**What the task asks:** Could you filter the records below and return each line that holds "Immunohistochemical"?
**** Provided entries
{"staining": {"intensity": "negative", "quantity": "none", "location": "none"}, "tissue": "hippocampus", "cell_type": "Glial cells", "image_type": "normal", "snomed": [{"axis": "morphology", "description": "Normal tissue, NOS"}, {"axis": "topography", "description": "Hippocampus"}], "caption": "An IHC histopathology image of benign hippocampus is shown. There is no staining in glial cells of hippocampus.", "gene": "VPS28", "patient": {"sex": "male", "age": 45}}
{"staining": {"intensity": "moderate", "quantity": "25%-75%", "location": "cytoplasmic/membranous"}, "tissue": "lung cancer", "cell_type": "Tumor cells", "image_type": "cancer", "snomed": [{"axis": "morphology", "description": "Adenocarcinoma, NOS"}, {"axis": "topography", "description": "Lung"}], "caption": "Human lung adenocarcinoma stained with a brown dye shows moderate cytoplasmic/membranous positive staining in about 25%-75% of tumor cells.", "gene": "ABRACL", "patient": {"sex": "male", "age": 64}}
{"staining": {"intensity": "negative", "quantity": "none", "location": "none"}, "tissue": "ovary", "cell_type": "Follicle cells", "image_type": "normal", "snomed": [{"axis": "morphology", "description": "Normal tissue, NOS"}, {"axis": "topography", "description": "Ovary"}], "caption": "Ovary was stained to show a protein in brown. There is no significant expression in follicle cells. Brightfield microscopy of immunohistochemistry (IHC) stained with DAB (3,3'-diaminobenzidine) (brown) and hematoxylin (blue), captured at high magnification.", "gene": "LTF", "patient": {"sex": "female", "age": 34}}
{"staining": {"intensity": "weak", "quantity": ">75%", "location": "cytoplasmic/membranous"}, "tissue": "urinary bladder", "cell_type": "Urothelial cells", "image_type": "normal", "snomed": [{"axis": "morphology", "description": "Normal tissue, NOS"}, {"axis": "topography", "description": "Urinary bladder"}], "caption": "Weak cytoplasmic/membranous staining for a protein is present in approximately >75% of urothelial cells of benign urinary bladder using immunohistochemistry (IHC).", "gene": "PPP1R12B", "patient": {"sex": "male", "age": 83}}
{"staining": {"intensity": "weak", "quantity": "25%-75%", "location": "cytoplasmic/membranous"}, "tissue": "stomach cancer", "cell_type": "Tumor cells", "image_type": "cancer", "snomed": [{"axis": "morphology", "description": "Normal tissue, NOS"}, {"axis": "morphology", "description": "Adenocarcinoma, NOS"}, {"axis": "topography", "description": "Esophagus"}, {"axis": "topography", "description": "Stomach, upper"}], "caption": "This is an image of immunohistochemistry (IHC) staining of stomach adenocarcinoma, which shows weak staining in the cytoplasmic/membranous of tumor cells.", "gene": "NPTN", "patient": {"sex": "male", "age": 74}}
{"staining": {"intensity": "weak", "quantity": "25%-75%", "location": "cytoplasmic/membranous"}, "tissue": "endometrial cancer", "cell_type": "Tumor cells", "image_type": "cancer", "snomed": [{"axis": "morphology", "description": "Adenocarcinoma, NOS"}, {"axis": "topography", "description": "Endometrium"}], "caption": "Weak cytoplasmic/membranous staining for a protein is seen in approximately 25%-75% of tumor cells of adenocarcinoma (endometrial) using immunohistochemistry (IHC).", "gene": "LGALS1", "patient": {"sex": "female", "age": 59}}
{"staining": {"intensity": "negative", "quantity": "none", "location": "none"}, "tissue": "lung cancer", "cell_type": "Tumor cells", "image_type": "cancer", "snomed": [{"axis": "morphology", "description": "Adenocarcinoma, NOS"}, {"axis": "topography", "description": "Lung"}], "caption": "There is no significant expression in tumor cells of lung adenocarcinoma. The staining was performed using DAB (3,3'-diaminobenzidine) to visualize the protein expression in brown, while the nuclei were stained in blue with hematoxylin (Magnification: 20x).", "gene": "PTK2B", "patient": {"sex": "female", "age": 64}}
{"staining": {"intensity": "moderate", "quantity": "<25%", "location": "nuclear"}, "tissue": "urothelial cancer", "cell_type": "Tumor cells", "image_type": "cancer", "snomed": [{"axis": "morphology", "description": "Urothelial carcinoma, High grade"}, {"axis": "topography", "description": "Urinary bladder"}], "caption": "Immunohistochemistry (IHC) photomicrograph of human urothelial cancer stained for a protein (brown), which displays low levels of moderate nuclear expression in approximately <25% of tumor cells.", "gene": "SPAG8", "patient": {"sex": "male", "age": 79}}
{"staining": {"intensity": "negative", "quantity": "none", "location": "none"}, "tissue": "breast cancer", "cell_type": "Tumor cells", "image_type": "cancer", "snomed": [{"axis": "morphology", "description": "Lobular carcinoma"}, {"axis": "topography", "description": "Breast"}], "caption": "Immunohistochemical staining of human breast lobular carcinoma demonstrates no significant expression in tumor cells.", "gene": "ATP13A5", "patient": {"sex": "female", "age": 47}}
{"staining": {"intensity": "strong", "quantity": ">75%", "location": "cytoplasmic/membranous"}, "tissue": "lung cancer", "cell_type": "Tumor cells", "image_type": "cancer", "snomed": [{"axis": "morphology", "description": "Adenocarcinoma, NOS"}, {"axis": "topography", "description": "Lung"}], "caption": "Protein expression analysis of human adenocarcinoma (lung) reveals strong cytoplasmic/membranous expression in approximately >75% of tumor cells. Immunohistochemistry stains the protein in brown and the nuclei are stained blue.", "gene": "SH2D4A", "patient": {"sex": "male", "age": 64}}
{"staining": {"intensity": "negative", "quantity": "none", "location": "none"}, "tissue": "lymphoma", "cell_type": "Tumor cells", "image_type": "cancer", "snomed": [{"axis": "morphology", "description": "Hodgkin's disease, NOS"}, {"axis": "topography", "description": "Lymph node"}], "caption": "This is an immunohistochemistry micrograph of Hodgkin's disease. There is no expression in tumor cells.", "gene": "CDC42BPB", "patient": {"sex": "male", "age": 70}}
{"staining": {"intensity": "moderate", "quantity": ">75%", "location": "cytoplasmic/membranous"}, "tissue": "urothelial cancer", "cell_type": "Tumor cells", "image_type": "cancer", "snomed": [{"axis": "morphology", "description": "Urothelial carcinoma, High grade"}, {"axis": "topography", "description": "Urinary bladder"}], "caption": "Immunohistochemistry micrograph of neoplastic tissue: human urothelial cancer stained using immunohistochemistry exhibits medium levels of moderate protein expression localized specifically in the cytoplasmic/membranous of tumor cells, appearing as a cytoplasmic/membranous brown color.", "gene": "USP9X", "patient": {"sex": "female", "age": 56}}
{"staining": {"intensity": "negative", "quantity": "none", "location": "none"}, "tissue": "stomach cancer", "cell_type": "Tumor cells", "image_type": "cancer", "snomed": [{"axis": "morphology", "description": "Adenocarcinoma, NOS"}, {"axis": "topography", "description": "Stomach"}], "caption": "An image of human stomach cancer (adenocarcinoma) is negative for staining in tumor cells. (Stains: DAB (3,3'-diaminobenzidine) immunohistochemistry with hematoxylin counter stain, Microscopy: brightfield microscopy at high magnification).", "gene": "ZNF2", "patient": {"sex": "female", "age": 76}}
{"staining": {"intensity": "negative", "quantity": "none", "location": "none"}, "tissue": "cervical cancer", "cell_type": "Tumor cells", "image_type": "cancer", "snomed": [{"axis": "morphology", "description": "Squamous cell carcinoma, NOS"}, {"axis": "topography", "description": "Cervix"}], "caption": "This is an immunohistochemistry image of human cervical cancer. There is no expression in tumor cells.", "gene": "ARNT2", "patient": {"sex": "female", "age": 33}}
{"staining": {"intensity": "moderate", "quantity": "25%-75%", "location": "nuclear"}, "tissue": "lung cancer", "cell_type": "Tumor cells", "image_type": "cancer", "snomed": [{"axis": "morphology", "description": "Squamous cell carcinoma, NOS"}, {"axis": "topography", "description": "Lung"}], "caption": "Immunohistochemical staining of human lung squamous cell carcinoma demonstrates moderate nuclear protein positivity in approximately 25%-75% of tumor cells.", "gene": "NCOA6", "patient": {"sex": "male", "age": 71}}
********
**Expected output:**
{"staining": {"intensity": "negative", "quantity": "none", "location": "none"}, "tissue": "breast cancer", "cell_type": "Tumor cells", "image_type": "cancer", "snomed": [{"axis": "morphology", "description": "Lobular carcinoma"}, {"axis": "topography", "description": "Breast"}], "caption": "Immunohistochemical staining of human breast lobular carcinoma demonstrates no significant expression in tumor cells.", "gene": "ATP13A5", "patient": {"sex": "female", "age": 47}}
{"staining": {"intensity": "moderate", "quantity": "25%-75%", "location": "nuclear"}, "tissue": "lung cancer", "cell_type": "Tumor cells", "image_type": "cancer", "snomed": [{"axis": "morphology", "description": "Squamous cell carcinoma, NOS"}, {"axis": "topography", "description": "Lung"}], "caption": "Immunohistochemical staining of human lung squamous cell carcinoma demonstrates moderate nuclear protein positivity in approximately 25%-75% of tumor cells.", "gene": "NCOA6", "patient": {"sex": "male", "age": 71}}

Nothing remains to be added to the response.